◆ **SHORT TASK**:
Copy every row below without changing a single character.

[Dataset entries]

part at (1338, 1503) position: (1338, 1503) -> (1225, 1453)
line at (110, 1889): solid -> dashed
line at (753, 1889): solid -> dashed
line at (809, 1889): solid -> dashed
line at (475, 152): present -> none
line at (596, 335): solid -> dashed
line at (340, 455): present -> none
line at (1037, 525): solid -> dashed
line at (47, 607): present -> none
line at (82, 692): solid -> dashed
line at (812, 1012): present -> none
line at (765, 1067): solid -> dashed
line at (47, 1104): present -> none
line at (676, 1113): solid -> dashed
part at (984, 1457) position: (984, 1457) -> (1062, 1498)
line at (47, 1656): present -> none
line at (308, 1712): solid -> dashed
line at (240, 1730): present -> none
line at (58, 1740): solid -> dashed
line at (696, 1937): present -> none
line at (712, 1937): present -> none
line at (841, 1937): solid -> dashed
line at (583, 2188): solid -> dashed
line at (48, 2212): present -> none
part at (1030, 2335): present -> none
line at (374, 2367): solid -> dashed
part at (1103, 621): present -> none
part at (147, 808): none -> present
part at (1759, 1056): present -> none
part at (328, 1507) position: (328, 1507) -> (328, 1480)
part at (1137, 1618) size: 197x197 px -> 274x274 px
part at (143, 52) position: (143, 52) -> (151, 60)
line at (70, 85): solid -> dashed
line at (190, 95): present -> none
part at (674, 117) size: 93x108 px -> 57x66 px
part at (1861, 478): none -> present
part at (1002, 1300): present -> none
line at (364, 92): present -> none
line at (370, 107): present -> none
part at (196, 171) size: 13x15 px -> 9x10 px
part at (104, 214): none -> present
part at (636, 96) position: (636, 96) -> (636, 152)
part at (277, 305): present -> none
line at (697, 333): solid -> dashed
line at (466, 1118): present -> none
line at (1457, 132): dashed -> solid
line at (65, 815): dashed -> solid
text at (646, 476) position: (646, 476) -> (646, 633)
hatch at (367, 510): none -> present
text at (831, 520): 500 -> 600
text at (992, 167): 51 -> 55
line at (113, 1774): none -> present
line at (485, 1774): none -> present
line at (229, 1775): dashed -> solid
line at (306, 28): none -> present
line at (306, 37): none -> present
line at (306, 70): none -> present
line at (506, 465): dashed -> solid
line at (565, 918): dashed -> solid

◆ **EXPECTED OUTPUT**:
part at (1338, 1503) position: (1338, 1503) -> (1225, 1453)
line at (110, 1889): solid -> dashed
line at (753, 1889): solid -> dashed
line at (809, 1889): solid -> dashed
line at (475, 152): present -> none
line at (596, 335): solid -> dashed
line at (340, 455): present -> none
line at (1037, 525): solid -> dashed
line at (47, 607): present -> none
line at (82, 692): solid -> dashed
line at (812, 1012): present -> none
line at (765, 1067): solid -> dashed
line at (47, 1104): present -> none
line at (676, 1113): solid -> dashed
part at (984, 1457) position: (984, 1457) -> (1062, 1498)
line at (47, 1656): present -> none
line at (308, 1712): solid -> dashed
line at (240, 1730): present -> none
line at (58, 1740): solid -> dashed
line at (696, 1937): present -> none
line at (712, 1937): present -> none
line at (841, 1937): solid -> dashed
line at (583, 2188): solid -> dashed
line at (48, 2212): present -> none
part at (1030, 2335): present -> none
line at (374, 2367): solid -> dashed
part at (1103, 621): present -> none
part at (147, 808): none -> present
part at (1759, 1056): present -> none
part at (328, 1507) position: (328, 1507) -> (328, 1480)
part at (1137, 1618) size: 197x197 px -> 274x274 px
part at (143, 52) position: (143, 52) -> (151, 60)
line at (70, 85): solid -> dashed
line at (190, 95): present -> none
part at (674, 117) size: 93x108 px -> 57x66 px
part at (1861, 478): none -> present
part at (1002, 1300): present -> none
line at (364, 92): present -> none
line at (370, 107): present -> none
part at (196, 171) size: 13x15 px -> 9x10 px
part at (104, 214): none -> present
part at (636, 96) position: (636, 96) -> (636, 152)
part at (277, 305): present -> none
line at (697, 333): solid -> dashed
line at (466, 1118): present -> none
line at (1457, 132): dashed -> solid
line at (65, 815): dashed -> solid
text at (646, 476) position: (646, 476) -> (646, 633)
hatch at (367, 510): none -> present
text at (831, 520): 500 -> 600
text at (992, 167): 51 -> 55
line at (113, 1774): none -> present
line at (485, 1774): none -> present
line at (229, 1775): dashed -> solid
line at (306, 28): none -> present
line at (306, 37): none -> present
line at (306, 70): none -> present
line at (506, 465): dashed -> solid
line at (565, 918): dashed -> solid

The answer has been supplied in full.